Apartment rent growth has cooled to an annual rate of just 0.8% in July. But that cooling hasn’t been uniform across all product classes.
As of July, annual asking rent growth was strongest in Class A units, accounting for a 1.4% price hike in the last 12 months, according to data from RealPage Market Analytics. Still, that marks quite a slowdown from the recent high of 18.6% in February 2022. In Class B units, annual rent growth has slowed to just 0.5% in July after achieving a recent high of 16.4% in March 2022. In Class C product, which is more constrained by affordability and renter incomes, annual rent change has trickled to a 0.7% hike year-over-year in July, after a more subdued recent high of 9.9% in June 2022.
And as those recent highs from the back half of 2022 continue to fall out of the annual data set, expect rents to continue to cool across the price spectrum.
Some markets mirror this national narrative exactly. That is, Class A rent change is strongest, followed by weaker readings in Class B and C units.
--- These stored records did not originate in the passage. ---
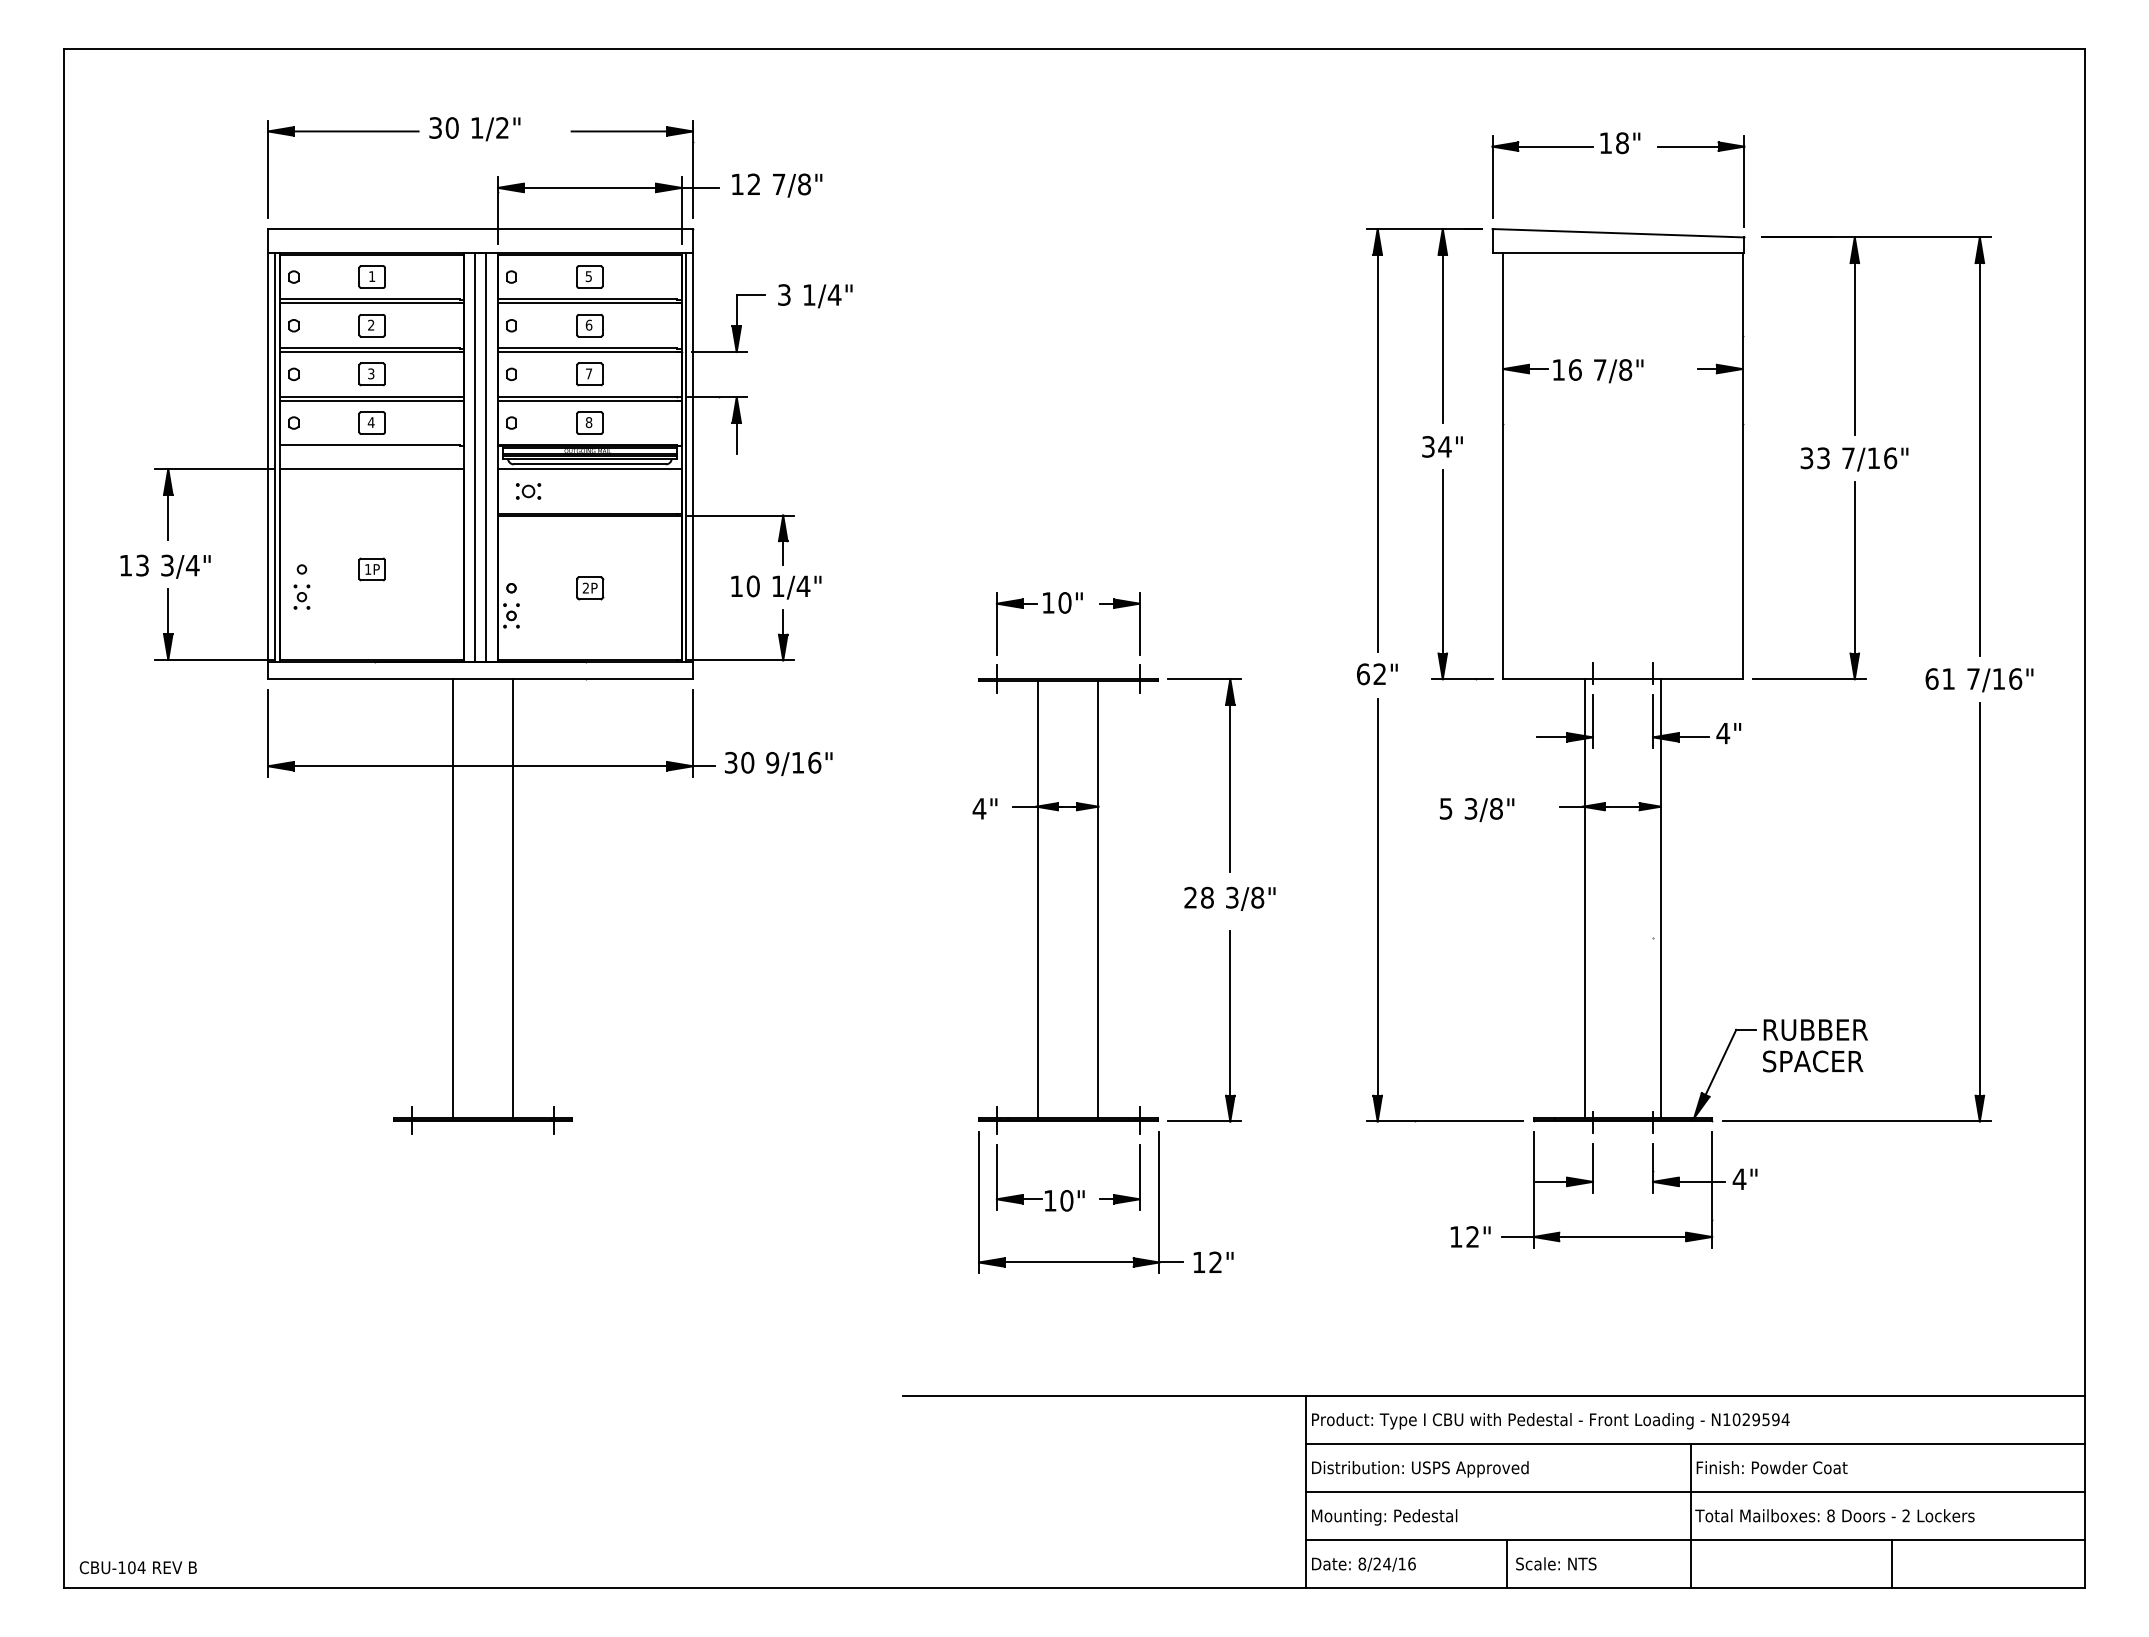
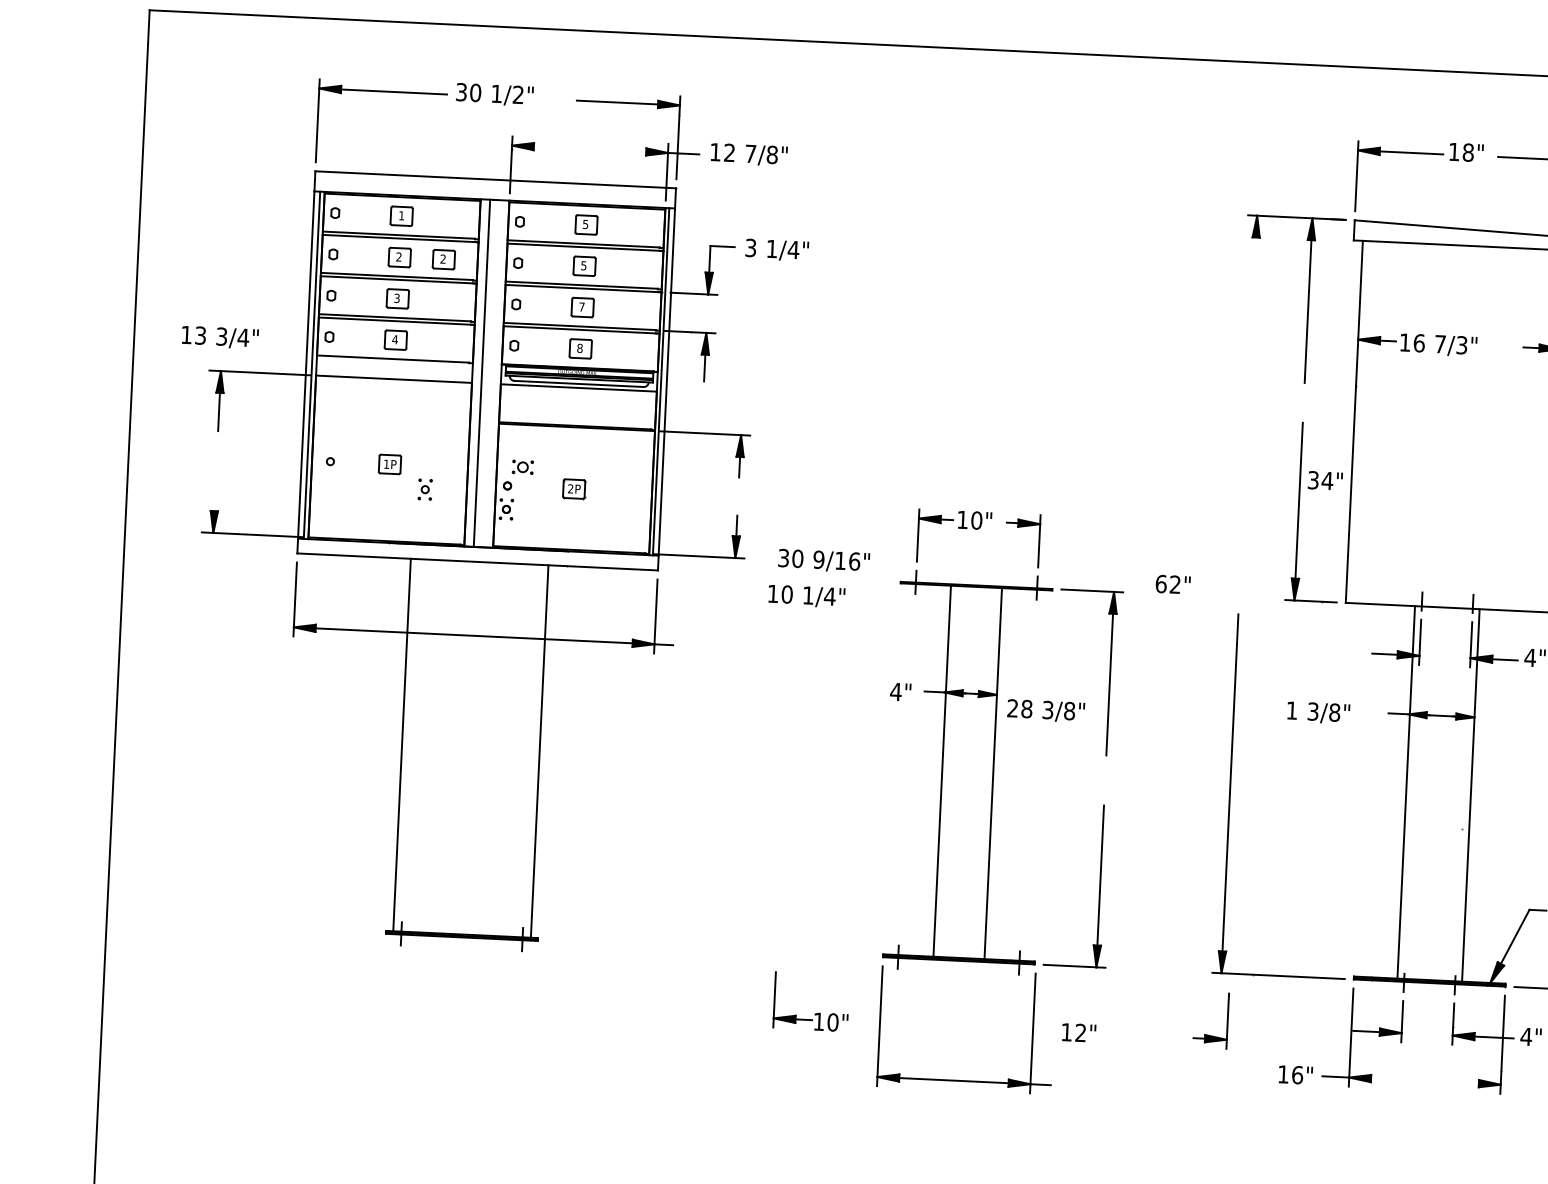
line: (589, 187) -> (589, 148), removed
text: (588, 324) -> (583, 265), 6 -> 5
part: (423, 325) -> (443, 259), added
text: (1625, 369) -> (1461, 344), 7/8" -> 7/3"
text: (1442, 446) -> (1325, 480), moved
line: (1377, 452) -> (1248, 405), removed
line: (485, 456) -> (490, 373), removed
part: (528, 491) -> (522, 467), moved
text: (165, 566) -> (220, 337), moved
text: (776, 587) -> (806, 596), moved
part: (301, 596) -> (424, 489), moved
line: (168, 611) -> (215, 491), removed
text: (1377, 674) -> (1173, 584), moved
text: (778, 763) -> (823, 560), moved
text: (1445, 808) -> (1291, 710), 5 -> 1
line: (452, 898) -> (401, 744), moved
line: (512, 898) -> (539, 751), moved
text: (1229, 898) -> (1045, 710), moved
part: (1045, 1191) -> (815, 1013), moved
part: (1118, 1194) -> (1209, 1034), moved
text: (1472, 1236) -> (1297, 1074), 12" -> 16"
line: (1622, 1236) -> (1424, 1080), removed
text: (1213, 1261) -> (1079, 1032), moved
In Greensboro, for example, rent change across product class looks pretty familiar. Class A rent growth (2.5% year-over-year) was boosting overall performance as of July, while rent cuts in the Class B space (-0.7%) and nearly stagnant growth (0.2%) in Class C units is weighing down market readings. Similar storylines can be seen in Jacksonville, Las Vegas, Richmond, Sacramento and Tampa.
Over the course of the last three-plus years since the pandemic began, U.S. conventional market-rate apartment rents have climbed about 27%. That rate, however, is lowest when looking exclusively at Class A rents. Since the pandemic began, rents have climbed more modestly – on a relative basis – in Class A units, accounting for a 21.4% price hike.
Class B product, meanwhile, claims the highest relative price hike since the pandemic. Class B conventional market-rate apartment rents have grown 29.4% since February 2020 – the steepest percentage hike among product classes. Class C rents have grown essentially in line with the U.S. average.
Still, another way to look at rental rate differences across the price spectrum is that Class A rents still command a significant premium over Class B units.